Arkadaşlar belirtiyim kendim yazdım
Gece yarısı balkonda dondurma yiyiorum. Kaşıkta kendi görüntümün arkasında kimisi meraklı, kimisi öfkeli sürüyle göz... Bedenleri varmıydı göremedim. Onları görünce tırstım ama gecenin yarısı halisilasyon falandır heralde dedim. Yavaşça arkamı döndüm... İnanamıyorum oradan bana bakıyorlar. NEYDİLER PEKİ?!
Hızla salona koşmak istedim, ama bir anda elektrikler kesildi, n'olduysa yıldızlar kayboldu, sadece o gözleri görebiliyordum, başka hiç birşey yoktu karanlıktan başka. Elimle balkonun kapısını aradım hafif aralık vardı ama kapıyı tam açacakken kapandı, tekrar açmayı denedim olmadı. Kilitlenmişti!!!
İnanılmaz bir korku kapladı içimi, bağırmak, avazım çıktığı kadr bağırmak istedim, ama olmadı sesim çıkmıyordu. Sonra fısıltılar, mırıltılar duymaya başladım, anlamsız seslerdi. Gözlerden çıkıyor diye düşündüm ama ağızları var mıydı ki?!

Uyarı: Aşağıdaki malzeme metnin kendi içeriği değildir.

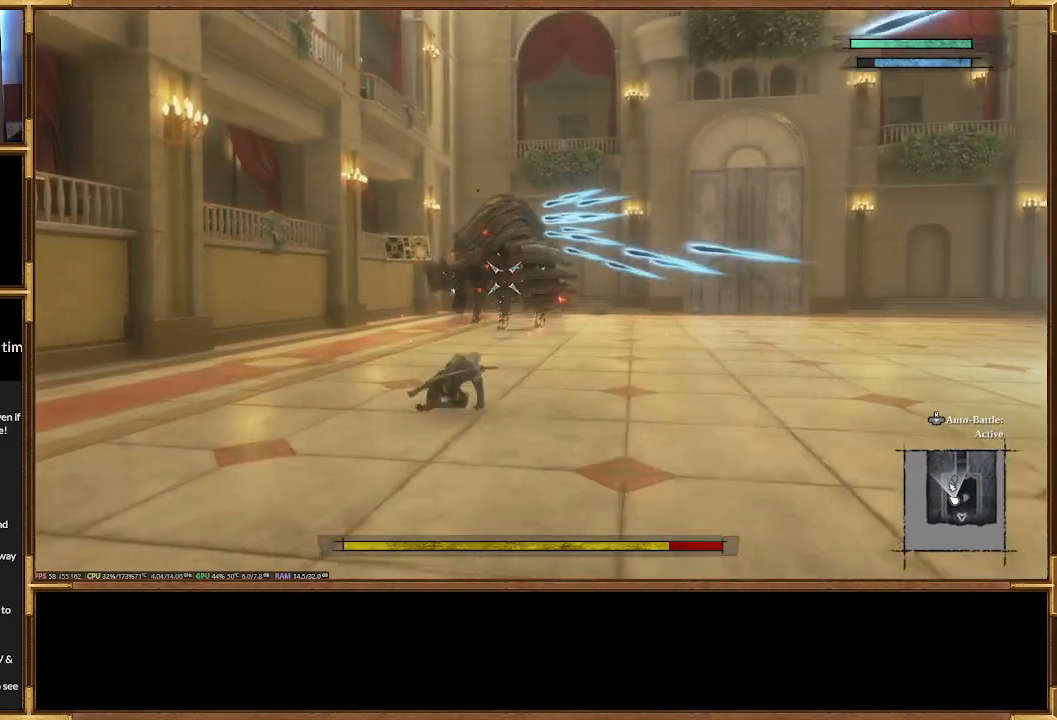
{"buttons": [], "events": []}
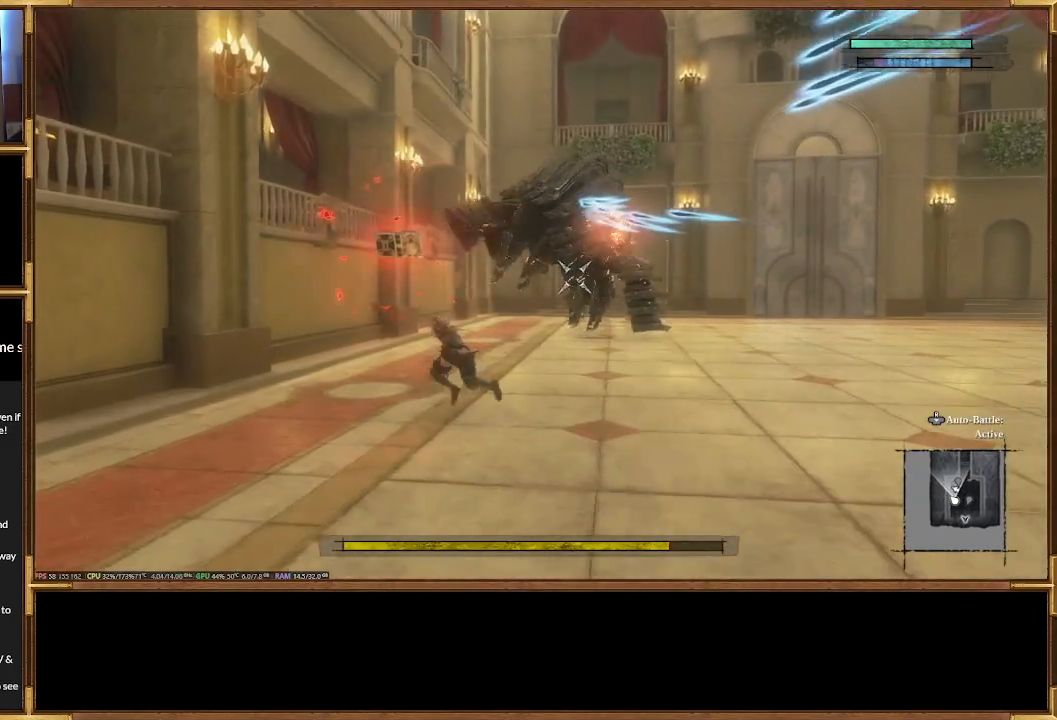
{"buttons": [], "events": []}
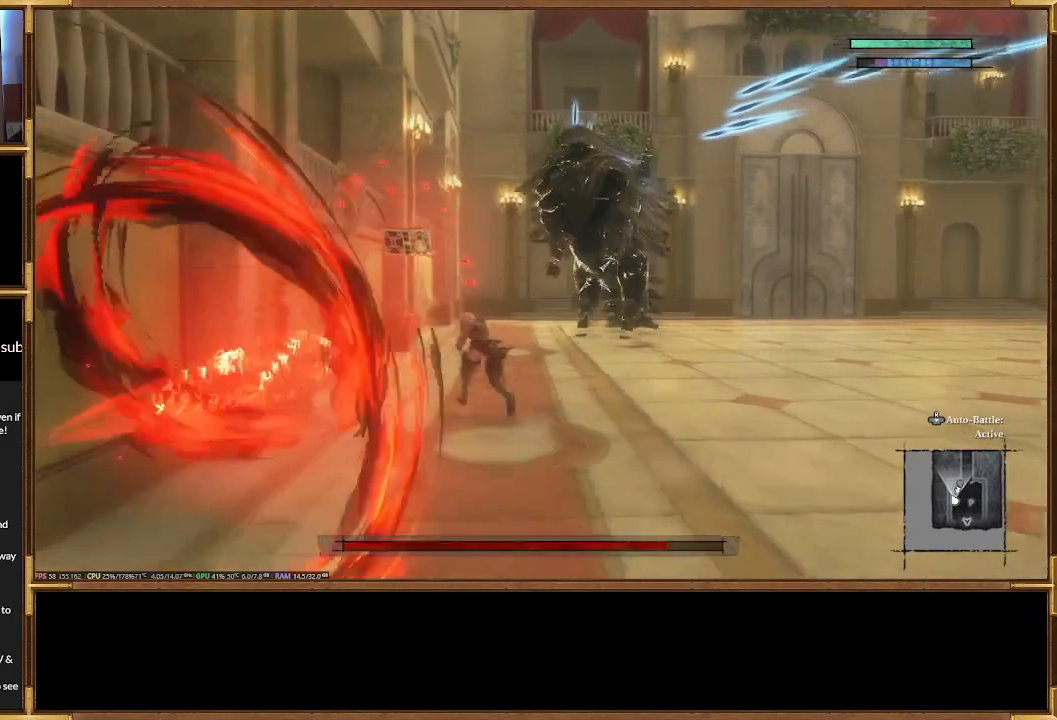
{"buttons": [], "events": []}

Tam o anda annemin çiçek beslediği saksılar geldi, belki onunla balkon kapısının camını kırar içeri geçerim diye düşündüm. Ellerimle aradım saksıları sonra elime ilk geçeni kapıya fırlattım, göremiyordum ama sesten kırıldığını anladım ve hemen kendimi içeri attım. Gözlerde peşimden geldi. Ne yapacağımı bilemiyordum. Aklıma koltuğun üzerine bıraktığımı el feneri geldi, onu bulur bulmaz açtım, ama merakıma yenik düştüm ve ilk olarak gözlere doğrulttum. Nasıl birşey olduklarını görmek için. İyikide onlara yöneltmişim. Çünkü meğerse ışığa karşı hassaslarmış, ışık zayıf noktalarıymış, hareket edemediler, donup kaldılar yavaşça kapandı gözler, onların kapanmasıyla hemen derin bir ohh çektim. Ama pili bitmek üzereydi el fenerinin. Belki mutfakta pil bulurum diye mutfağa koştum.

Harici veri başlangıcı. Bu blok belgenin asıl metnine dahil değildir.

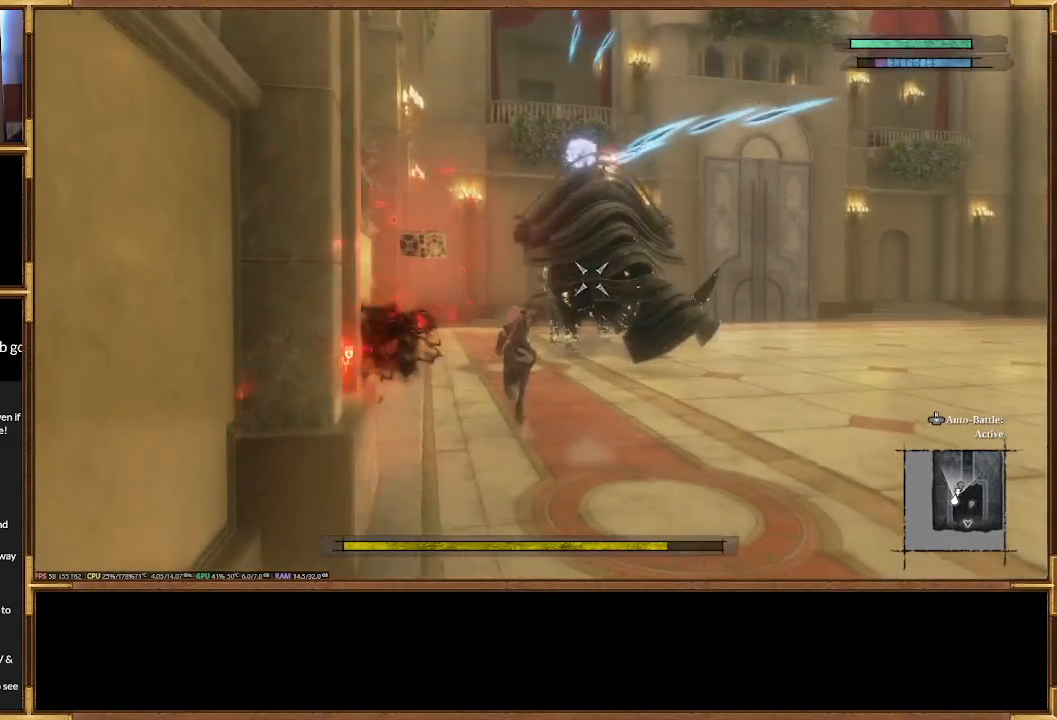
{"buttons": [], "events": []}
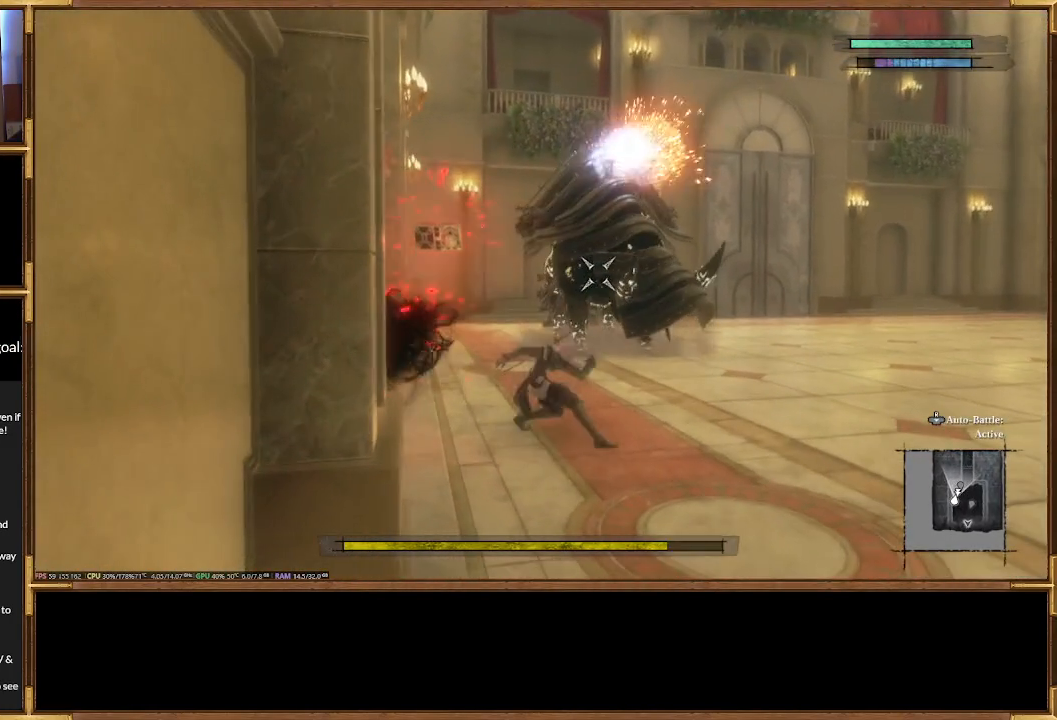
{"buttons": [], "events": []}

Orada buldum bayağı pil. Mutfaktan sola doğru baktım ışığı hala yanıyordu el fenerinin, su içecek kadar sürem vardı. Pilleri cebime doldurup buzdalıbının kapısını açtım şöyle soğuk bi' su almak için, ama açmamla kapatmam bir oldu. Çünkü dolabın içinde doğranmış cesetler vardı, korkunçtu. Daha ne olduğunu anlayamadan doğranmış ceset parçaları buzdolabının kapısı açmaya çalıştı, düşün dedim düşün acilen bir çözüm bulmam lazımdı. Ellerimle dolabın kapısını kapatmaya çalışıyordum aradan salona baktım, el fenerinin ışığı çok azalmıştı o zaman bittiğimi hissettim. Aklıma birden masanın üzerindeki koli bandı geldi belki onunla dolabın kapısını yapıştırabilirdim. Hızlıca o işi becerdim, işe yaradı.

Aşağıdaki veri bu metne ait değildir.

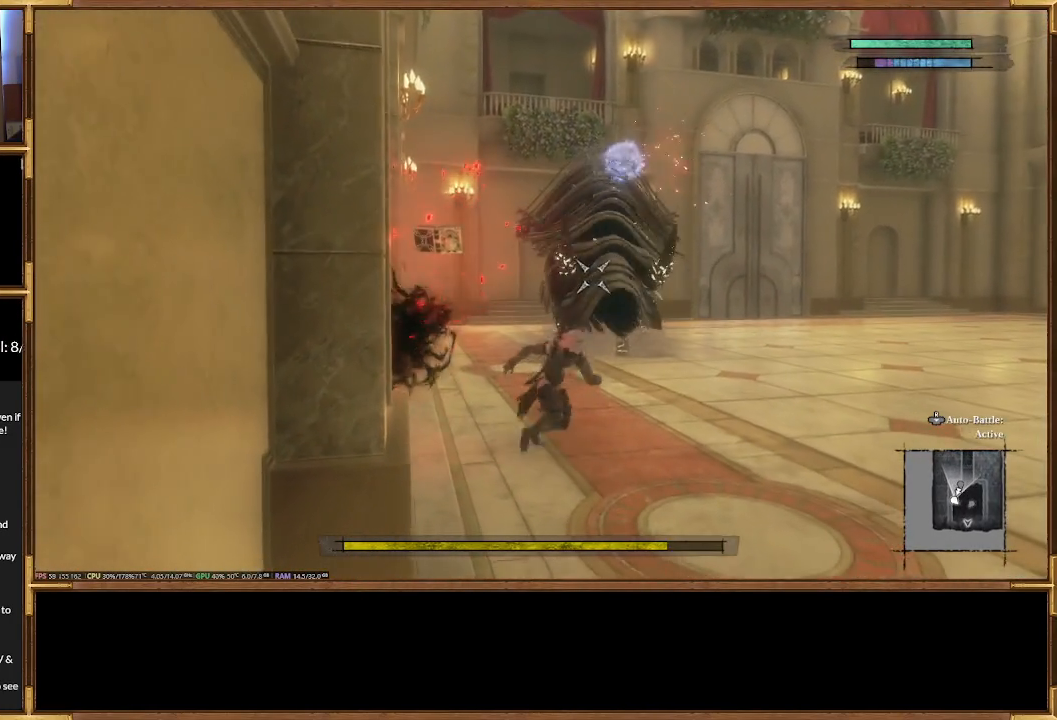
{"buttons": [], "events": []}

Salona koştum 1-2 saniye içinde pilleri değiştirdim, eskisi gibi güçlü bir ışık yayıyordu fener. Gözlerde tekrar donup kalmıştı. O an OLEY BE!!! diye bağırdım. Hiç bu kadar rahatlamış hissetmiyordum. Sonra koltuktaki diğer el fenerini farkettim, onu da açıp koridora yürüdüm.Ama yerlerde ceset başları duvarlarda kan izleri vardı, eski değildi çok yeniydi bunlar. İyice tırstım ama bi' an önce buradan kurtulmak istiyordum.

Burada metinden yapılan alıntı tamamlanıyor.